We get the kids out of the car and bundle up against the frigid, windy day, hiking up the hill to the small white building waiting for us, explaining to Zach that most likely it will be locked and we’ll only be able to peek in the windows. I share with him that many of his relatives are buried here and he immediately wants to see them, but Justin once again makes his displeasure known and I continue to hustle them up the flagstone path.
It is closed to us as we expected, but I am able to point out where my fiancé and I stood to make our vows to one another, am able to show him where his relatives sat, how solemn and beautiful is this sacred space. Just as we are about to turn away the minister hails us from down the hill, and as he approaches we tell him we were married here and ask to go inside.

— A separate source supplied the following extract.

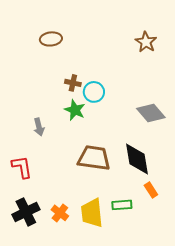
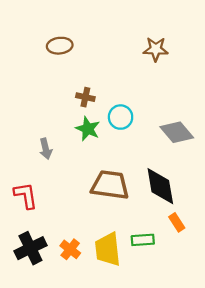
brown star: (146, 42) -> (156, 49), moved, turned -30
cyan circle: (94, 92) -> (121, 117), moved

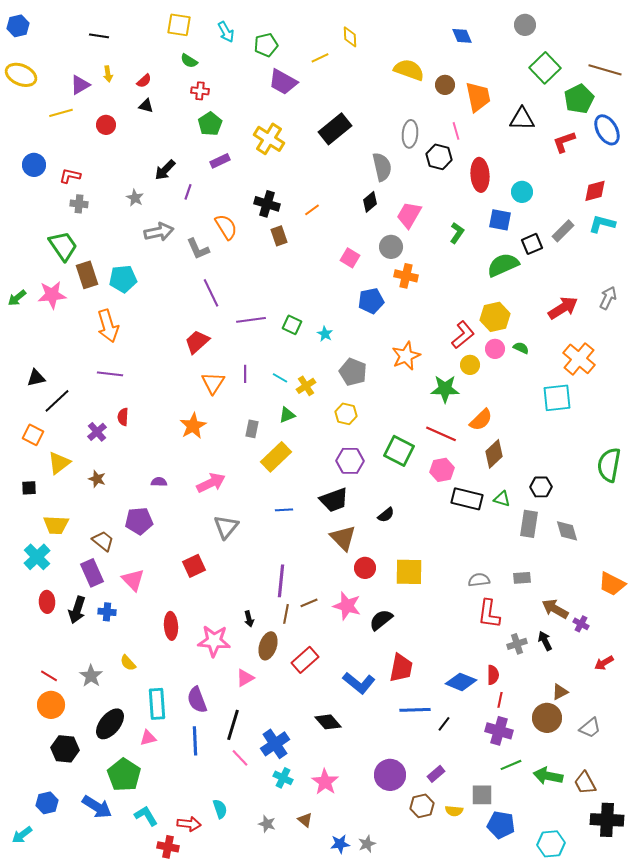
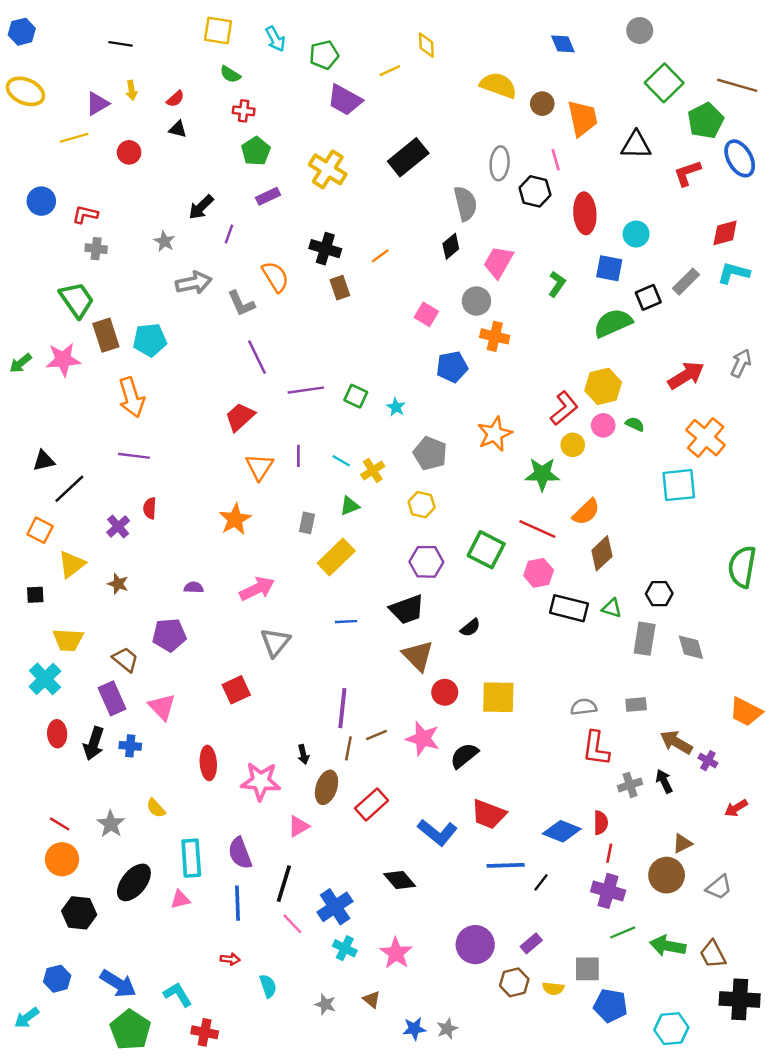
red trapezoid: (401, 668) -> (489, 814), turned 100
green pentagon: (124, 775) -> (130, 1030), moved
red arrow: (189, 824) -> (230, 959), moved, size x0.7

Luckily he has the key, and after a short lecture about the history of the church we are left to roam. Justin settles himself in a pew as my other son and now husband wander around, and I step up to the altar where I stood twenty years before, my thoughts turning back to the joyful life I’d thought I’d lead. I’d believed it would transpire in DC, with a career that would progress from teaching to administration. It would include two kids sometime down the road, and hopefully some continuation of the path we’d built for ourselves which included travel, friends, and all the culture the nation’s capital had to offer. My vision was of a simple life filled with love, family, friends, and laughter, nothing extravagant.
Things didn’t quite turn out as I’d expected (understatement of the century).

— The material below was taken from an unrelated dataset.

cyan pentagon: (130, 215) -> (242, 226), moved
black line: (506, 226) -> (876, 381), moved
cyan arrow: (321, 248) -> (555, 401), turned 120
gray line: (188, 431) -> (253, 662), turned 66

We did have those two fabulous kids, but the career and DC were shelved so that I could do thirty hours a week of therapy with my toddler and the location shift was for better services and to be closer to family. After fifteen years in Virginia we had to reinvent ourselves in New Jersey, living not far from my old stomping grounds but far enough to have to start over.

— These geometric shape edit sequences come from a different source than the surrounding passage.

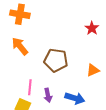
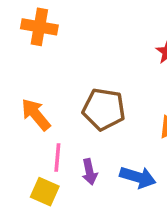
orange arrow: (20, 46) -> (36, 115), moved

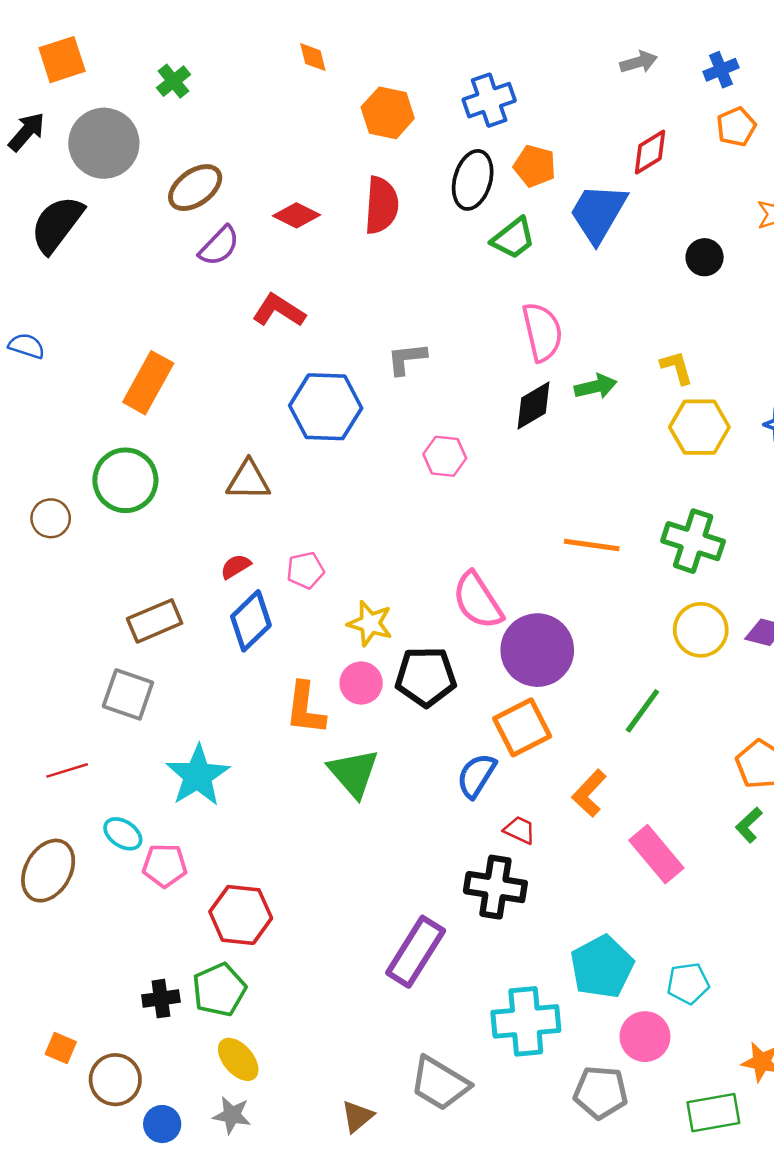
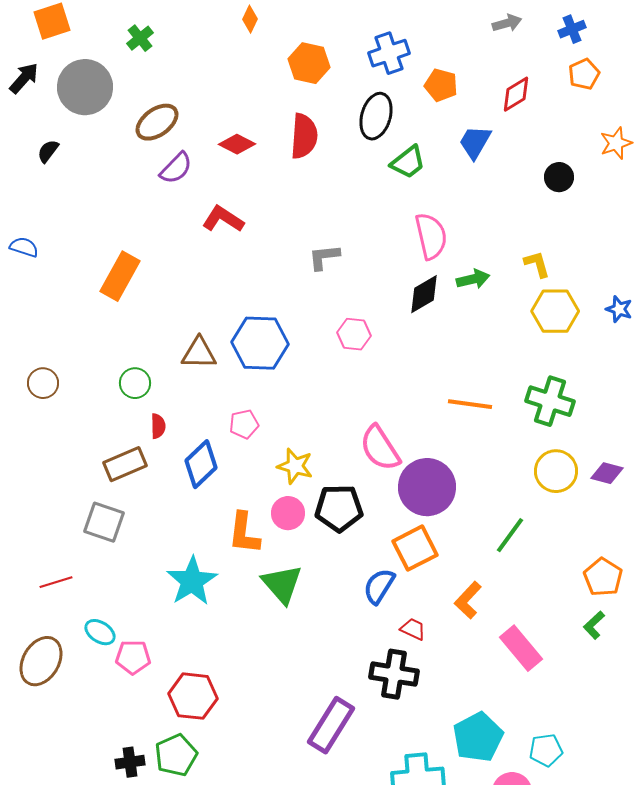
orange diamond: (313, 57) -> (250, 19), turned 40
orange pentagon: (535, 166) -> (441, 85), moved
blue trapezoid: (598, 213) -> (475, 142), size x0.7
black semicircle: (57, 224) -> (48, 151), size x0.5
blue hexagon: (326, 407) -> (260, 343), moved
green circle: (125, 480) -> (135, 383), moved, size x0.6
red semicircle: (236, 566) -> (158, 426), moved, turned 120
cyan star: (198, 776) -> (192, 581), moved

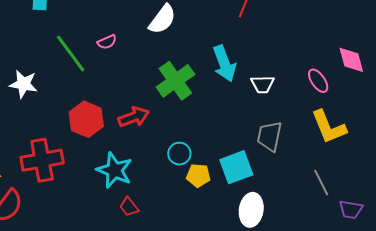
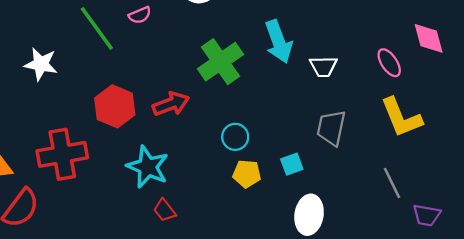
cyan circle: (179, 154) -> (235, 137), moved
cyan square: (236, 167) -> (292, 164), size x0.6

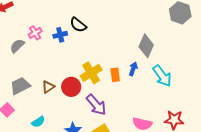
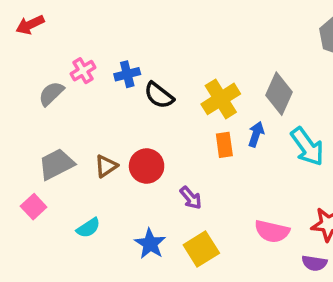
black semicircle: (78, 25) -> (159, 95), moved
yellow cross: (91, 73) -> (221, 99), moved
purple arrow: (96, 105) -> (191, 198), size x0.6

Frankly, nothing worked out as I’d planned.
My Plan A was shelved for Plan B (and honestly C and D often came into play too). I traded working and mothering for hours on the floor begging my eldest boy to make a sound. I relinquished Mommy and Me to navigate the murky waters of Virginia Early Intervention. Playdates in the park were put aside for training sessions, internet research and making gluten-free chicken nuggets from scratch so my eldest son would eat.
The landscape of our lives looked nothing like I’d thought it would.
Two years after relocating, after a year-and-a-half of the absence of all the signs of autism our eldest had displayed we watched our youngest regress, relinquishing his precious words, losing the light in his eyes. This time at least we had help, and I reveled in the novelty of having trained personnel to help me coax my son back, praying to see his ebullient soul once more.
In time, he returned, altered, but still irrevocably, beautifully, him.
If anyone had told the girl standing so expectantly at that altar that at fifty she’d be a stay-at-home mom with two autistic kids living large in the Garden State, I’m sure she’d have laughed.
You see, that so wasn’t the plan.
But we all know the saying about the best laid plans.
My husband and I now have two autistic kids in double digits, one who will need lifetime care, and one who will care for himself.
Between the two boys together we have endured their insomnia, sensory issues, and aggression.
We have seen milestones quite different from the ones we expected achieved and celebrated, and have learned to let others go.
We have witnessed the loss of language, and its heralded return.
We have watched with almost unbearable pride how our boys have mastered many challenges, both with strength, and grace.
We have held each other and cried from fear for their futures.
We have held each other and cried tears of joy from who they’ve turned out to be.
This life was most definitely not the plan.
But there is beauty here, and solace in the sanctuary we’ve been able to provide the boys so they can become their best selves, whatever that will be.
There is still family, friends, and laughter.
There is love.
I turn to embrace my son as he leaves the confines of his pew, and for this former blushing bride, it is enough.